Setting Field Weights

Each criterion in a match definition has a weight that controls how much it contributes to the overall match score. Weights let you express which fields are more important for determining whether two records are duplicates.

Match definition showing multiple criteria with weight sliders set at different levels, with Low and High labels visible and percentage values displayed next to each slider

Close-up of a criterion weight configuration showing both the visual slider and the numeric input field accepting values from 0.0 to 1.0

How Weights Affect Scoring

When MatchLogic evaluates a pair of records against a definition, it scores each criterion individually (0-100%) and then computes a weighted composite score. A criterion with a higher weight has a proportionally larger influence on the final score.

For example, consider a definition with two criteria:

  • Name — weight 80%, score 90%
  • Address — weight 50%, score 40%

The composite score gives more influence to the Name field because it has a higher weight. A low score on the high-weight Name field would drag the overall score down significantly, while a low score on the lower-weight Address field has less impact.

Setting Weights

You can set weights using either:

  • The slider — drag it between 1% and 100%
  • The numeric input — type a value between 0.0 and 1.0 (where 1.0 equals 100%)

Tip

Weights do not need to sum to 100%. Each weight is independent. You can have three criteria all set to 90% if they are equally important, or set one to 100% and others to 30% to heavily prioritize a single field.

Guidelines for Choosing Weights

Consider these guidelines when assigning weights:

  • Unique identifiers (email, customer ID, phone) — set high weights (80-100%). These fields strongly indicate a duplicate when they match.
  • Names (first name, last name) — set moderate to high weights (60-90%). Names are important but common names may produce false positives.
  • Addresses — set moderate weights (40-70%). Addresses can vary in format and people move, so they are supportive but not definitive.
  • Demographic fields (age, gender, date of birth) — set lower weights (20-50%). These provide supporting evidence but are rarely sufficient alone.

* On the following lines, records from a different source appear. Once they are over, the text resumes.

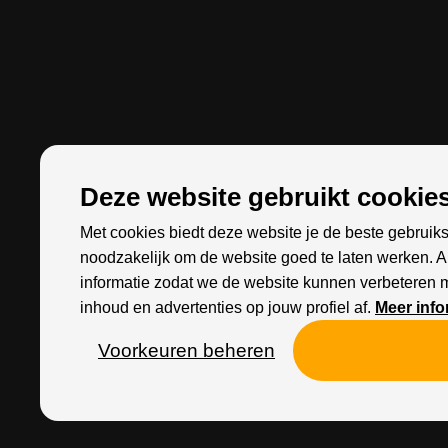
Deze website gebruikt cookies
Met cookies biedt deze website je de beste gebruiks
noodzakelijk om de website goed te laten werken. 
informatie zodat we de website kunnen verbeteren 
inhoud en advertenties op jouw profiel af.
Meer info
Voorkeuren beheren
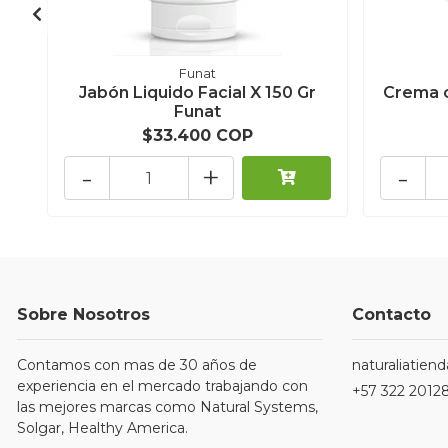
Funat
Jabón Liquido Facial X 150 Gr
Crema c
Funat
$33.400 COP
-
+
-
Sobre Nosotros
Contacto
Contamos con mas de 30 años de
naturaliatie
experiencia en el mercado trabajando con
+57 322 2012
las mejores marcas como Natural Systems,
Solgar, Healthy America.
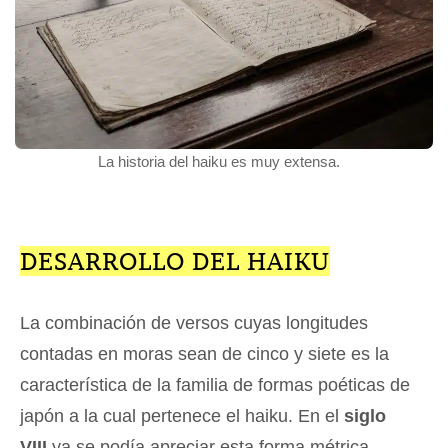
La historia del haiku es muy extensa.
DESARROLLO DEL HAIKU
La combinación de versos cuyas longitudes
contadas en moras sean de cinco y siete es la
característica de la familia de formas poéticas de
japón a la cual pertenece el haiku. En el
siglo
VIII
ya se podía apreciar esta forma métrica,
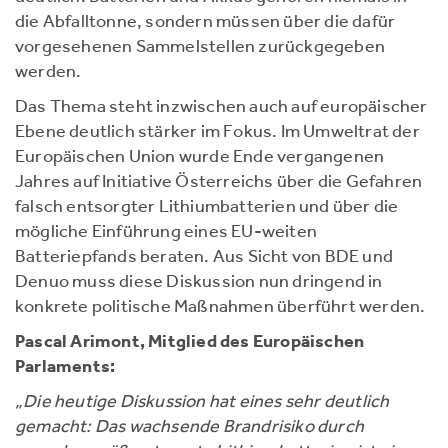
die Abfalltonne, sondern müssen über die dafür
vorgesehenen Sammelstellen zurückgegeben
werden.
Das Thema steht inzwischen auch auf europäischer
Ebene deutlich stärker im Fokus. Im Umweltrat der
Europäischen Union wurde Ende vergangenen
Jahres auf Initiative Österreichs über die Gefahren
falsch entsorgter Lithiumbatterien und über die
mögliche Einführung eines EU-weiten
Batteriepfands beraten. Aus Sicht von BDE und
Denuo muss diese Diskussion nun dringend in
konkrete politische Maßnahmen überführt werden.
Pascal Arimont, Mitglied des Europäischen
Parlaments:
„Die heutige Diskussion hat eines sehr deutlich
gemacht: Das wachsende Brandrisiko durch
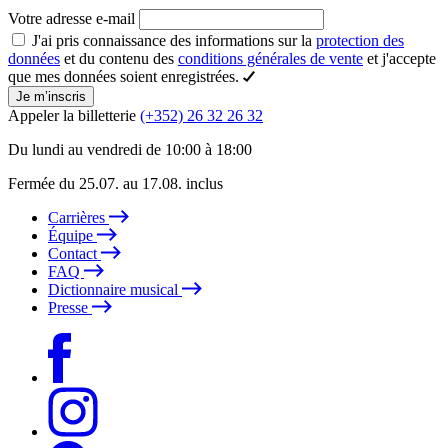
Votre adresse e-mail
J'ai pris connaissance des informations sur la
protection des
données
et du contenu des
conditions générales de vente
et j'accepte
que mes données soient enregistrées.
Je m’inscris
Appeler la billetterie
(+352) 26 32 26 32
Du lundi au vendredi de 10:00 à 18:00
Fermée du 25.07. au 17.08. inclus
Carrières
Équipe
Contact
FAQ
Dictionnaire musical
Presse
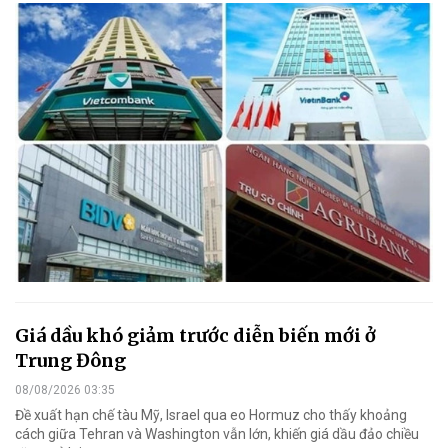
Giá dầu khó giảm trước diễn biến mới ở
Trung Đông
08/08/2026 03:35
Đề xuất hạn chế tàu Mỹ, Israel qua eo Hormuz cho thấy khoảng
cách giữa Tehran và Washington vẫn lớn, khiến giá dầu đảo chiều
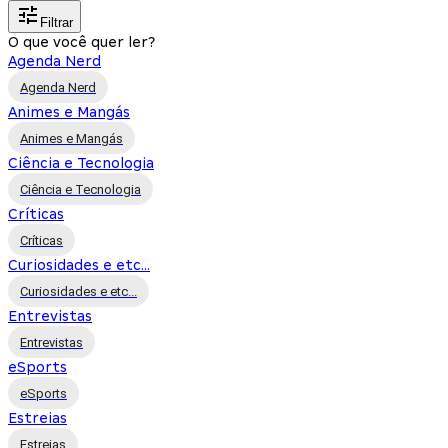
Filtrar
O que você quer ler?
Agenda Nerd
Agenda Nerd
Animes e Mangás
Animes e Mangás
Ciência e Tecnologia
Ciência e Tecnologia
Críticas
Críticas
Curiosidades e etc...
Curiosidades e etc...
Entrevistas
Entrevistas
eSports
eSports
Estreias
Estreias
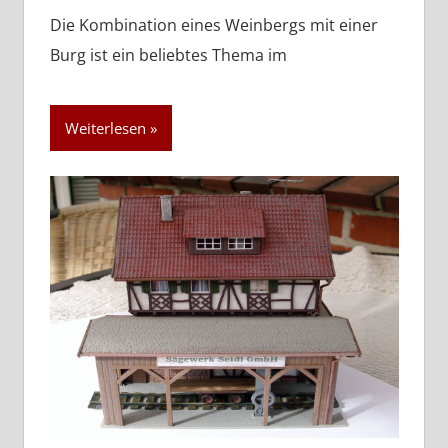
Die Kombination eines Weinbergs mit einer
Burg ist ein beliebtes Thema im
Weiterlesen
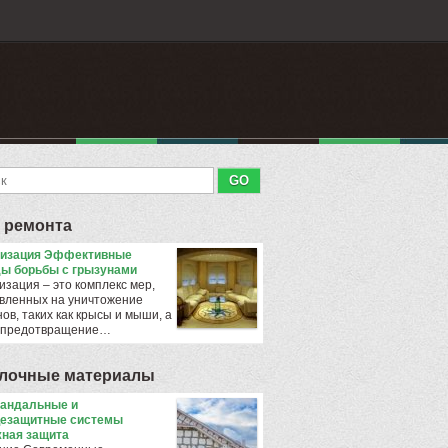
 ремонта
тизация Эффективные
ы борьбы с грызунами
изация – это комплекс мер,
вленных на уничтожение
ов, таких как крысы и мыши, а
 предотвращение…
лочные материалы
андальные и
езащитные системы
ная защита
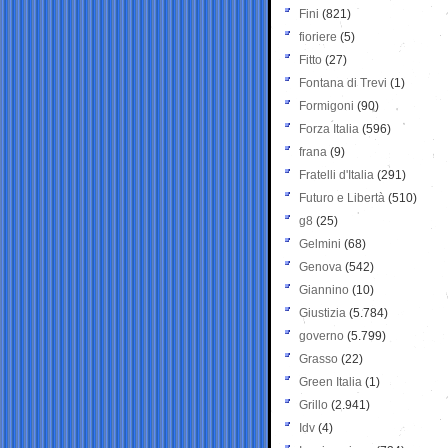
Fini
(821)
fioriere
(5)
Fitto
(27)
Fontana di Trevi
(1)
Formigoni
(90)
Forza Italia
(596)
frana
(9)
Fratelli d'Italia
(291)
Futuro e Libertà
(510)
g8
(25)
Gelmini
(68)
Genova
(542)
Giannino
(10)
Giustizia
(5.784)
governo
(5.799)
Grasso
(22)
Green Italia
(1)
Grillo
(2.941)
Idv
(4)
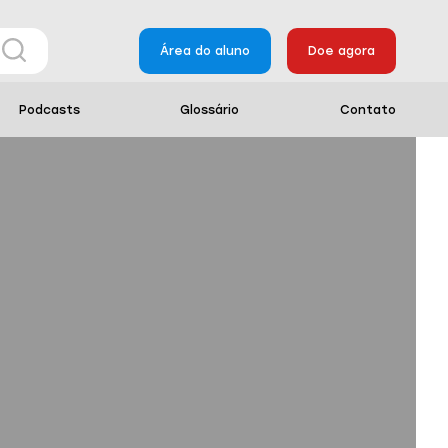
Área do aluno
Doe agora
Podcasts
Glossário
Contato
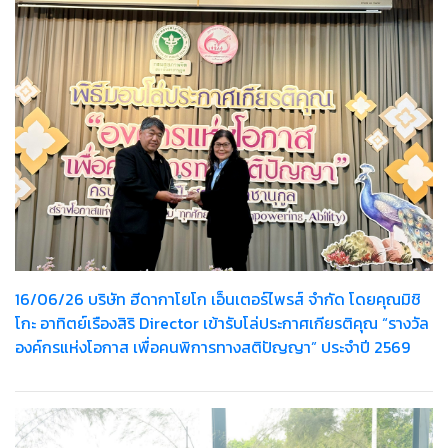
16/06/26 บริษัท ฮีดากาโยโก เอ็นเตอร์ไพรส์ จำกัด โดยคุณมิชิ
โกะ อาทิตย์เรืองสิริ Director เข้ารับโล่ประกาศเกียรติคุณ “รางวัล
องค์กรแห่งโอกาส เพื่อคนพิการทางสติปัญญา” ประจำปี 2569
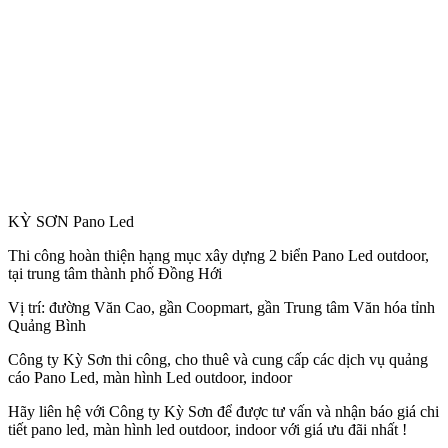
KỲ SƠN Pano Led
Thi công hoàn thiện hạng mục xây dựng 2 biển Pano Led outdoor,
tại trung tâm thành phố Đồng Hới
Vị trí: đường Văn Cao, gần Coopmart, gần Trung tâm Văn hóa tỉnh
Quảng Bình
Công
ty Kỳ Sơn thi công, cho thuê và cung cấp các dịch vụ quảng
cáo Pano Led, màn hình Led outdoor, indoor
Hãy liên hệ với Công ty Kỳ Sơn để được tư vấn và nhận báo giá chi
tiết pano led, màn hình led outdoor, indoor với giá ưu đãi nhất !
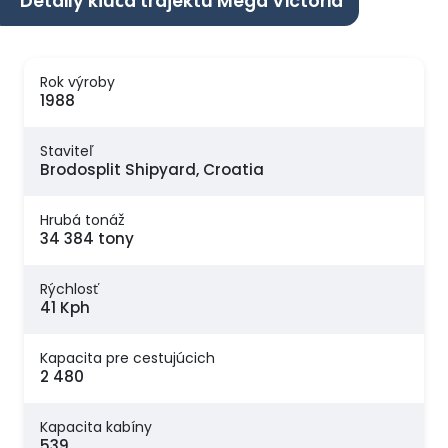
Detaily kľúča trajektu Mega Victoria
Rok výroby
1988
Staviteľ
Brodosplit Shipyard, Croatia
Hrubá tonáž
34 384 tony
Rýchlosť
41 Kph
Kapacita pre cestujúcich
2 480
Kapacita kabíny
539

Impact of High-Weight Low-Score Fields

Be aware that a high-weight field with a low score will significantly reduce the overall match score. This can be useful or problematic depending on your intent:

  • Useful: If you want non-matching names to strongly penalize the score, give Name a high weight. Pairs with different names will score low even if other fields match.
  • Problematic: If the Name field contains inconsistent data (nicknames, abbreviations), a high weight might cause valid duplicates to score below the threshold.

Important

After adjusting weights, re-run your match and review the results. Small weight changes can significantly shift which records are identified as duplicates. Iterate until the balance of precision and recall meets your needs.

Testing Weight Configurations

A practical approach to finding the right weights:

  1. Start with equal weights across all criteria
  2. Run the match and review results
  3. Increase weights for fields that consistently distinguish true duplicates
  4. Decrease weights for fields that produce noise or false positives
  5. Re-run and compare results